読者です 読者をやめる 読者になる 読者になる

大学アドミニストレーターを目指す大学職員のブログ

高等教育関連の話題が中心。最近は補助金やIR、SDの話題が中心です

IRと大学職員~自らの経験とSDの観点から~

IR SD

 daigaku23は、業務の一つとして、各種調査の実施・分析・報告も担当しています。プロジェクト型で複数の先生方が担当し事務局として参画する場合もあれば、簡単なアンケートであれば自分で分析・執行部の会議に報告、教学データをアンケートデータとの関連を検証ということも(素人に毛が生えた程度ですが)やっています。

 

 さて、以前ある(調査や統計とはあまり縁のない)教員に「IRはどの学問領域に属するのか」と聞かれたことがあります。その時は、学問領域ではなく、このような研究をしている先生方が取り組まれていますと紹介をしました。社会ではIRとはインベスター・リレーションズ(Investor Relations)を指すかと思いますが、大学関係者では何らかの学問分野であり、研究である。強いて言えば、研究とあるから、「職員が入る余地はない」と考えている教職員もいるかもしれません。

 

 ではIRとは何かというと、手元にあった、中井俊樹・鳥居朋子・藤井都百 篇「大学のIR Q&A」の用語集によれば

「機関の政策立案、政策形成、意思決定を支援するための情報を提供する目的で、高等教育機関の内部で行われる調査研究」とあります。

 

  ただ、様々な大学のIRの取組を見ると、経営・評価・教学・学生支援等、タイプが分かれており、大学の実状に合わせて行っている為多種多様です。そしてセミナー等で大学職員のIRに関する取組も近年は聞くようになりました。

 

さて、IRの本当に入り口にいる私ですが、この1年間、この業務に関わった上でSDとしてやったことを備忘録として書いておきたいと思います。IRの理論書には、IR人材に必要な知識・経験などが記載されていますが、あくまで実務を通しての基本的な事項も書いていますので、経験談としてお読み下さい。

 

①学内の情報の整理

 学内に何の情報がどこにあるかの整理、そしてどの情報が重複しているかの把握

②データベースの作成

 エクセル・アクセス・その他データベースソフトによるデータベースの作成

③調査法についての学習

 あるところに、科目等履修生として学習

統計学(基礎)の学習

 調査法と一緒に学んだことも多いですが、今まで統計学に縁のなかった私には

 理解するのが一番大変でした。(特にお世話になったのは、漫画とライトノベル風の

 統計学の入門書)

⑤教員への相談

 統計学や調査に詳しい若手の教員に、調査の設計や分析方法まで。

⑥理解しやすい図表等の作成のノウハウ

 最近のオフィスは、グラフとかもテンプレートで見やすく分かりやすいものが

 すぐに出来ます。しかし本学はつい先日までXPだった為、グラフなども一から作る

 必要がありました。

 IRのライフサイクルに、レポーティングと並んでプレゼンテーションも含まれてい ます。(参考 リチャード・D・ハワード篇「IR実践ハンドブック)

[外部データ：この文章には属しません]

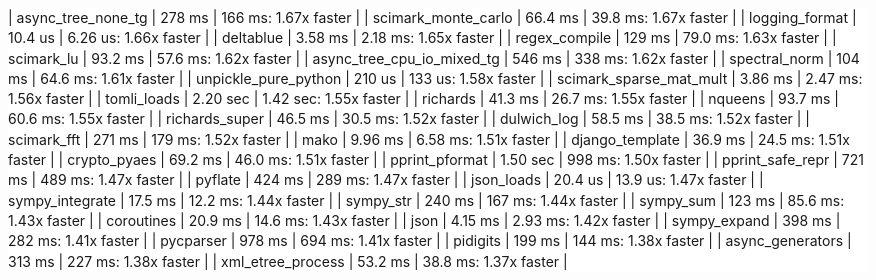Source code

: | async_tree_none_tg         | 278 ms                                                          | 166 ms: 1.67x faster                                                             |
| scimark_monte_carlo        | 66.4 ms                                                         | 39.8 ms: 1.67x faster                                                            |
| logging_format             | 10.4 us                                                         | 6.26 us: 1.66x faster                                                            |
| deltablue                  | 3.58 ms                                                         | 2.18 ms: 1.65x faster                                                            |
| regex_compile              | 129 ms                                                          | 79.0 ms: 1.63x faster                                                            |
| scimark_lu                 | 93.2 ms                                                         | 57.6 ms: 1.62x faster                                                            |
| async_tree_cpu_io_mixed_tg | 546 ms                                                          | 338 ms: 1.62x faster                                                             |
| spectral_norm              | 104 ms                                                          | 64.6 ms: 1.61x faster                                                            |
| unpickle_pure_python       | 210 us                                                          | 133 us: 1.58x faster                                                             |
| scimark_sparse_mat_mult    | 3.86 ms                                                         | 2.47 ms: 1.56x faster                                                            |
| tomli_loads                | 2.20 sec                                                        | 1.42 sec: 1.55x faster                                                           |
| richards                   | 41.3 ms                                                         | 26.7 ms: 1.55x faster                                                            |
| nqueens                    | 93.7 ms                                                         | 60.6 ms: 1.55x faster                                                            |
| richards_super             | 46.5 ms                                                         | 30.5 ms: 1.52x faster                                                            |
| dulwich_log                | 58.5 ms                                                         | 38.5 ms: 1.52x faster                                                            |
| scimark_fft                | 271 ms                                                          | 179 ms: 1.52x faster                                                             |
| mako                       | 9.96 ms                                                         | 6.58 ms: 1.51x faster                                                            |
| django_template            | 36.9 ms                                                         | 24.5 ms: 1.51x faster                                                            |
| crypto_pyaes               | 69.2 ms                                                         | 46.0 ms: 1.51x faster                                                            |
| pprint_pformat             | 1.50 sec                                                        | 998 ms: 1.50x faster                                                             |
| pprint_safe_repr           | 721 ms                                                          | 489 ms: 1.47x faster                                                             |
| pyflate                    | 424 ms                                                          | 289 ms: 1.47x faster                                                             |
| json_loads                 | 20.4 us                                                         | 13.9 us: 1.47x faster                                                            |
| sympy_integrate            | 17.5 ms                                                         | 12.2 ms: 1.44x faster                                                            |
| sympy_str                  | 240 ms                                                          | 167 ms: 1.44x faster                                                             |
| sympy_sum                  | 123 ms                                                          | 85.6 ms: 1.43x faster                                                            |
| coroutines                 | 20.9 ms                                                         | 14.6 ms: 1.43x faster                                                            |
| json                       | 4.15 ms                                                         | 2.93 ms: 1.42x faster                                                            |
| sympy_expand               | 398 ms                                                          | 282 ms: 1.41x faster                                                             |
| pycparser                  | 978 ms                                                          | 694 ms: 1.41x faster                                                             |
| pidigits                   | 199 ms                                                          | 144 ms: 1.38x faster                                                             |
| async_generators           | 313 ms                                                          | 227 ms: 1.38x faster                                                             |
| xml_etree_process          | 53.2 ms                                                         | 38.8 ms: 1.37x faster                                                            |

 特に機関の意思決定をする会議等に出す資料(報告書)は、年配の理事や教職員もい るので、特に分かりやすい報告が必要です。

⑦各種IRに関するセミナーの参加

 幸いなことに、所属部署の予算や外部資金を使って、地方で参加しているのも参加す る機会をいただけました。

 

(ここまで書いてみて、実は、学内のリソース(資源)で賄えるものがあるのではないかと思いますが、それには学内の制度や組織改革が必要です。(情報関連の教員、統計学や調査に見識のある教員、そして関連する大学内の科目など))

 

思いつくままに書き並べてみましたが、大学職員が、IR(自分の場合は特に調査の分析・報告、教学データとの統合による調査)を行う場合は、統計学や調査法などの基礎の知識を身につけ、教員と話ができる土台を身につける必要があると思います。(「相関値を出して」と言われ、それも分からないようだと話にはならないですよね。)